The improbable has suddenly become possible. How could a country that has elected someone as elegantly intelligent and steadfast as Barack Obama spin a one-hundred-eighty and end up with someone as bombastic and narcissistic as the thin-skinned Trump? You ask me, it was inevitable.

Hello–American and French Revolutions. Hello–American Civil War. Hello–Brexit. People pushed down, can only take so much pressure.  It’s not that I agree with the method, but Trump is only a symptom, not the disease. There is a real income inequality in not only this nation, but in all of Western Civilization, and the Middle Class, once the shining symbol of our economic affluence, has contracted to the point of breaking.  Like a bridge without suspension, its collapsed under its own weight.

But like Barack Obama said last night, “the sun will rise in the morning.” But it’s a cloudy day in New Jersey, and a little while it started to rain. Still, I’m not losing hope. Not completely, that is. Being a bit of an optimist, I’m trying to remain so.  The comedians will have at least four years of good material. Alec Baldwin must be especially happy.  The Republicans won’t have the Dems to blame anything on now, and they’ll have to perform.
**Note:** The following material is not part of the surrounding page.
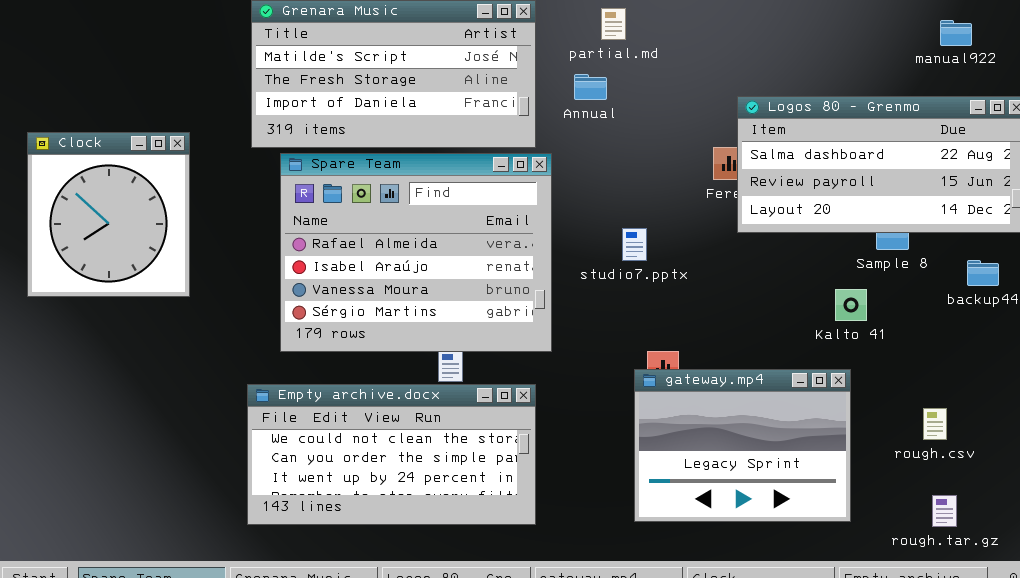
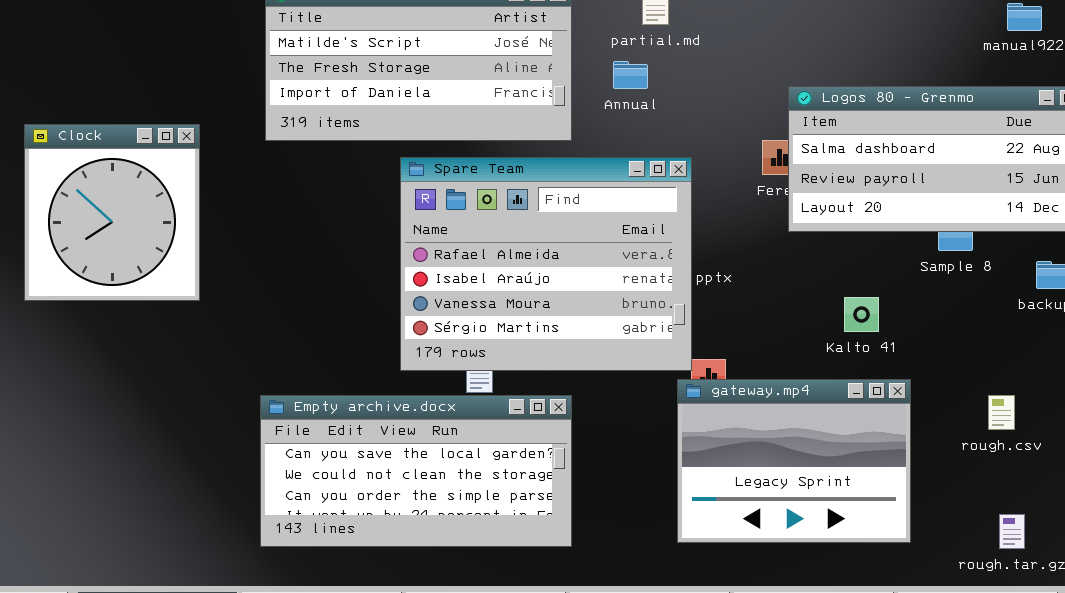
Spare Team: [280,153,552,352] -> [400,157,692,371], moved
Kalto 41: [835,289,867,321] -> [844,297,879,332], moved
Empty archive.docx: [247,384,536,525] -> [260,395,572,547], scrolled up 1 row
rough.csv: [923,408,947,440] -> [988,395,1015,430], moved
Here in New Jersey, we have a new governor to elect next year. Perhaps we’ll get the chance sooner if Christie finds a place with the new administration. (Fingers crossed.)

As for me, I have a new book to write. I’ve been zipping right along with NaNoWriMo, making great word count, and the ideas have just been flowing.  It’s set in Atlantic City in 1983, back when the new casinos were rising, back when The Donald had two of them and Ivana was doing the decorating.  If anything, the A.C. of then and the A.C. of now makes great copy, and being a veteran of the casino scene of yore, I have some of my own truths to tell. You see, with distance come clarity and back then, as with now, once you sift through all the noise, the flotsam and jetsam, the hyperbole and the shouting you can get at the truth. Things always get clearer in the light of day, after the sun rises in the morning.